(데이터셋 레코드)
★ ★ ★

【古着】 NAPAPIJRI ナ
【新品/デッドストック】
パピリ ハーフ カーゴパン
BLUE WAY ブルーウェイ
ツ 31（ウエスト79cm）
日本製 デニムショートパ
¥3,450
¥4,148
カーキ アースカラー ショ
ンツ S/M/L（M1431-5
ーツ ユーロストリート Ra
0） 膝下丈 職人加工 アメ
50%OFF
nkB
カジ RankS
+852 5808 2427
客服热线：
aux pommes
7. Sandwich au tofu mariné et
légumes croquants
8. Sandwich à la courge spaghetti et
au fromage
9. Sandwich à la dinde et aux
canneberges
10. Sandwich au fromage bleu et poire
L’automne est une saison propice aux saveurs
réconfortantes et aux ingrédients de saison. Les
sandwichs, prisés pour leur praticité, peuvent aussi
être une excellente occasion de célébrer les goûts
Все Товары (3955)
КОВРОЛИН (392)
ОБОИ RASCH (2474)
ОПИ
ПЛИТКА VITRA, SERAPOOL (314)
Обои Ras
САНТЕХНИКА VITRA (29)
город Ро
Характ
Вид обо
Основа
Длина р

★ ★ ★

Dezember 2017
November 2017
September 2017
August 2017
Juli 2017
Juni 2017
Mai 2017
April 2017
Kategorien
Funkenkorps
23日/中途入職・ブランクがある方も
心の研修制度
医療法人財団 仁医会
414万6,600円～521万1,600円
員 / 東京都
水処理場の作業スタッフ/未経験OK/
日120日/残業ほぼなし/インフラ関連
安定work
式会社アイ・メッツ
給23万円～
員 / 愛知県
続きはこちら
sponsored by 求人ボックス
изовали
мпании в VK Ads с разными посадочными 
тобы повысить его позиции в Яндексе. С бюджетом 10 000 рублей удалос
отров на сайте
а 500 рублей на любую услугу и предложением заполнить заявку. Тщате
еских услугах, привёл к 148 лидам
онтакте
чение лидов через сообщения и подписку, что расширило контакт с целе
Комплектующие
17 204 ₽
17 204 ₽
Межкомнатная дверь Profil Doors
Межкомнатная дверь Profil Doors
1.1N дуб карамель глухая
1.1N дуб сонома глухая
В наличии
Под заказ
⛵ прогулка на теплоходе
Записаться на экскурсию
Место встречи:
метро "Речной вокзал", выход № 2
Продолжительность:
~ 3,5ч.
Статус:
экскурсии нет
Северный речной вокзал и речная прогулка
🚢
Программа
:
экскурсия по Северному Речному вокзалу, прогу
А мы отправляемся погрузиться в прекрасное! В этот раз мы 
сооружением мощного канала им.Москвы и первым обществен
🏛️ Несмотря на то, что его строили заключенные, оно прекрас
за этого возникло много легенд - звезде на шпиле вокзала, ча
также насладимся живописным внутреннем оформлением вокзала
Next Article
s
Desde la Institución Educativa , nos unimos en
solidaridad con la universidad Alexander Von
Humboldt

★ ★ ★

수행 과제 ::
위 레코드에서 "Dezember 2017" 문구가 있는 줄부터 "мпании в VK Ads с разными посадочными" 문구가 있는 줄까지 양 끝 줄을 포함하여 빈 줄은 빼고 번호 목록으로 정리하십시오.

해답 ::
1. Dezember 2017
2. November 2017
3. September 2017
4. August 2017
5. Juli 2017
6. Juni 2017
7. Mai 2017
8. April 2017
9. Kategorien
10. Funkenkorps
11. 23日/中途入職・ブランクがある方も
12. 心の研修制度
13. 医療法人財団 仁医会
14. 414万6,600円～521万1,600円
15. 員 / 東京都
16. 水処理場の作業スタッフ/未経験OK/
17. 日120日/残業ほぼなし/インフラ関連
18. 安定work
19. 式会社アイ・メッツ
20. 給23万円～
21. 員 / 愛知県
22. 続きはこちら
23. sponsored by 求人ボックス
24. изовали
25. мпании в VK Ads с разными посадочными 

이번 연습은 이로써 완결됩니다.